Problem requirements = Copy out the rows below, swapping "orangée" for "rousse" everywhere it appears and changing nothing else. Don't include the pictures.

Input for this task =
-=-=-=-=-
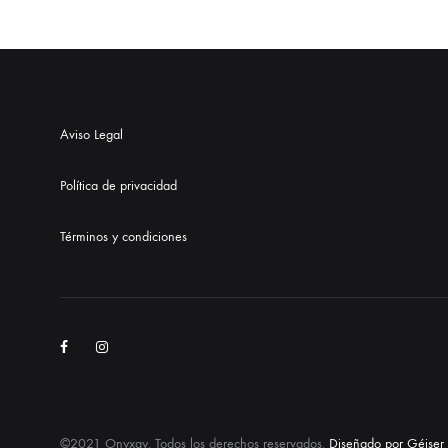
Aviso Legal
Política de privacidad
Términos y condiciones
Facebook
Instagram
©2021 Onyxay. Todos los derechos reservados.
Diseñado por Géiser 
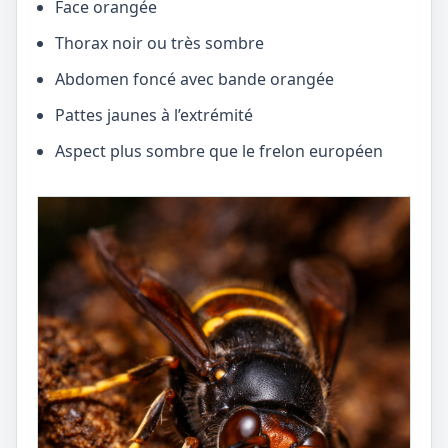
Face orangée
Thorax noir ou très sombre
Abdomen foncé avec bande orangée
Pattes jaunes à l’extrémité
Aspect plus sombre que le frelon européen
-=-=-=-=-
Completed task =
Aviso Legal
Política de privacidad
Términos y condiciones
Facebook
Instagram
©2021 Onyxay. Todos los derechos reservados.
Diseñado por Géiser 
Face rousse
Thorax noir ou très sombre
Abdomen foncé avec bande rousse
Pattes jaunes à l’extrémité
Aspect plus sombre que le frelon européen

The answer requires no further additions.